1

The code below extracts the text from a PDF correctly via ITextSharp in many instances.

                using (var pdfReader = new PdfReader(filename))
                {
                    ITextExtractionStrategy strategy = new SimpleTextExtractionStrategy();
                    var currentText = PdfTextExtractor.GetTextFromPage(
                        pdfReader,
                        1,
                        strategy);

                    currentText =
                        Encoding.UTF8.GetString(Encoding.Convert(
                            Encoding.Default,
                            Encoding.UTF8,
                            Encoding.Default.GetBytes(currentText)));

                    Console.WriteLine(currentText);
                }

However, in the case of this PDF I get the following instead of text: "\u0001\u0002\u0003\u0004\u0005\u0006\a\b\t\a\u0001\u0002\u0003\u0004\u0005\u0006\u0003"

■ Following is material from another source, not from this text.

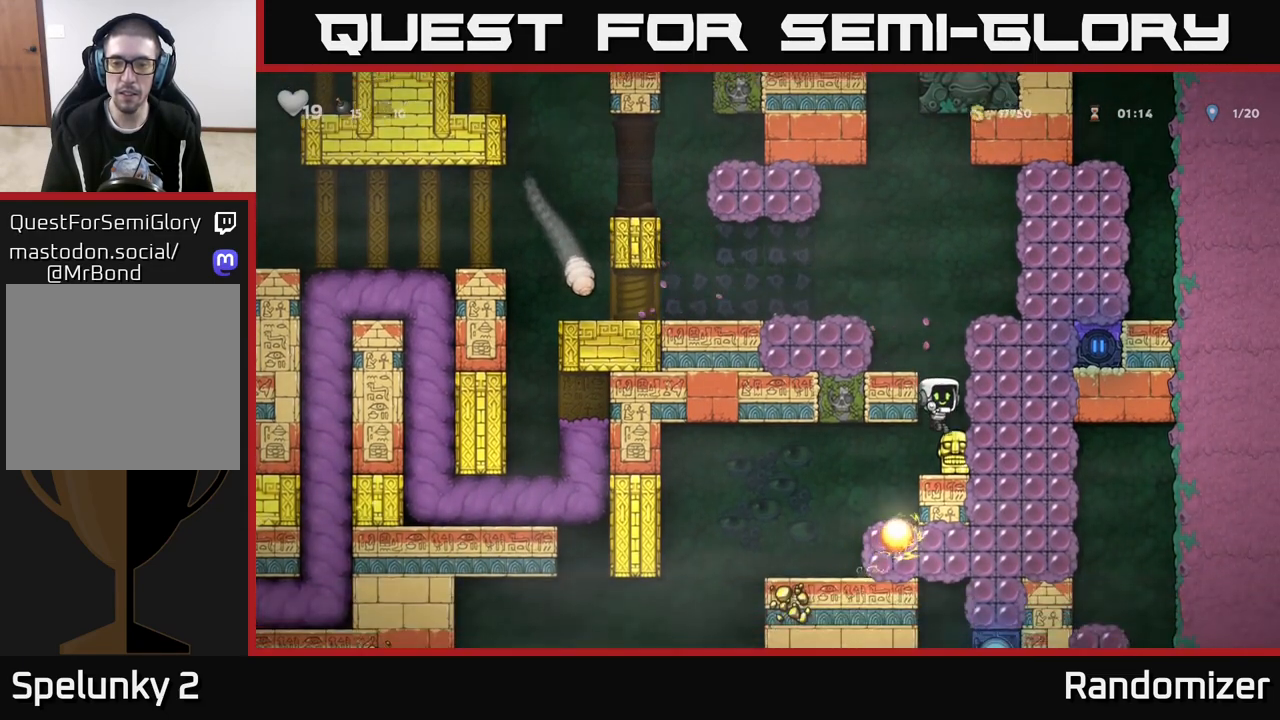
{"buttons": [], "left_stick": "left", "right_stick": "center", "events": [[83, "left_stick", "down"], [150, "X", "down"], [267, "A", "down"], [267, "X", "up"], [300, "left_stick", "center"], [383, "left_stick", "left"], [483, "A", "up"]]}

I have tried different encodings and even PDFBox but still failed to decode the PDF correctly. Any ideas on how to solve the issue?

Joe
  • 221
  • 2
  • 11
  • 2
    Although this probably won't fix your problem, completely remove the `currentText = Encoding...` line [because it doesn't do what you think it does](http://stackoverflow.com/a/10191879/231316) – Chris Haas Nov 03 '15 at 14:06
  • I have read your prior work on it thank you @ChrisHaas. I decided to include it in this post since in all the previous IText questions it was normally offered as the first solution. Just my luck that you actually looked at this question! – Joe Nov 03 '15 at 14:25
  • 1
    I don't answer every question (I do have a day job ;) ) but I at least read every one! – Chris Haas Nov 03 '15 at 21:41

2 Answers2

3

Extracting the text nonetheless

@Bruno's answer is the answer one should give here, the PDF clearly does not provide the information required to allow proper text extraction according to section 9.10 Extraction of Text Content of the PDF specification ISO 32000-1...

But there actually is a slightly evil way to extract the text from the PDF at hand nonetheless!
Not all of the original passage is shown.